- [REQUEST]: Pull the text out of the material below and reproduce every line without any changes. Leave the pictures out.

- [LISTED RECORDS]:
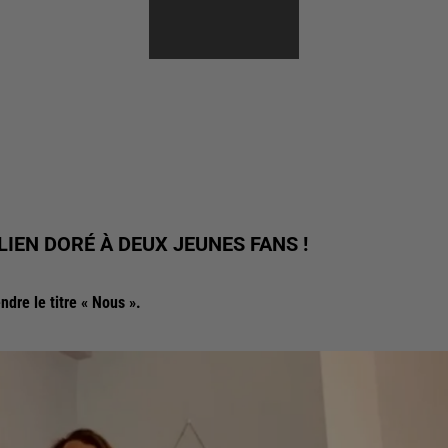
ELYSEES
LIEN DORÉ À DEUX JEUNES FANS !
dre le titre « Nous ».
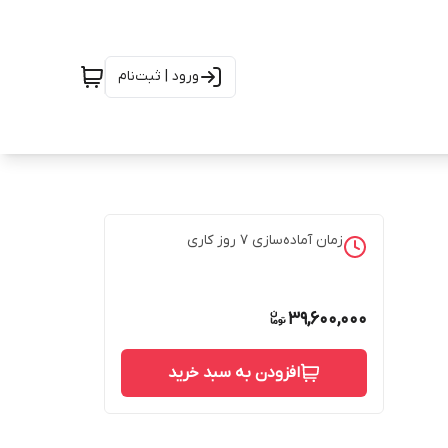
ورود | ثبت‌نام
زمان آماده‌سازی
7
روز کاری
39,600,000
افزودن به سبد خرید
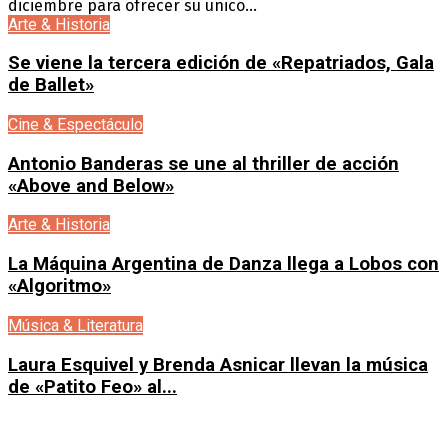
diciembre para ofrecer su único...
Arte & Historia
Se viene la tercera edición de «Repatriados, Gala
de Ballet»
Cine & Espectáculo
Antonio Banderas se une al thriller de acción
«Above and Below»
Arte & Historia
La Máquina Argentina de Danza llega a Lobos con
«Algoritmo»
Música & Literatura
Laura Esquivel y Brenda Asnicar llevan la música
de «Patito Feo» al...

- [COMPLETED EXERCISE]:
ELYSEES
LIEN DORÉ À DEUX JEUNES FANS !
dre le titre « Nous ».
ورود | ثبت‌نام
زمان آماده‌سازی
7
روز کاری
39,600,000
افزودن به سبد خرید
diciembre para ofrecer su único...
Arte & Historia
Se viene la tercera edición de «Repatriados, Gala
de Ballet»
Cine & Espectáculo
Antonio Banderas se une al thriller de acción
«Above and Below»
Arte & Historia
La Máquina Argentina de Danza llega a Lobos con
«Algoritmo»
Música & Literatura
Laura Esquivel y Brenda Asnicar llevan la música
de «Patito Feo» al...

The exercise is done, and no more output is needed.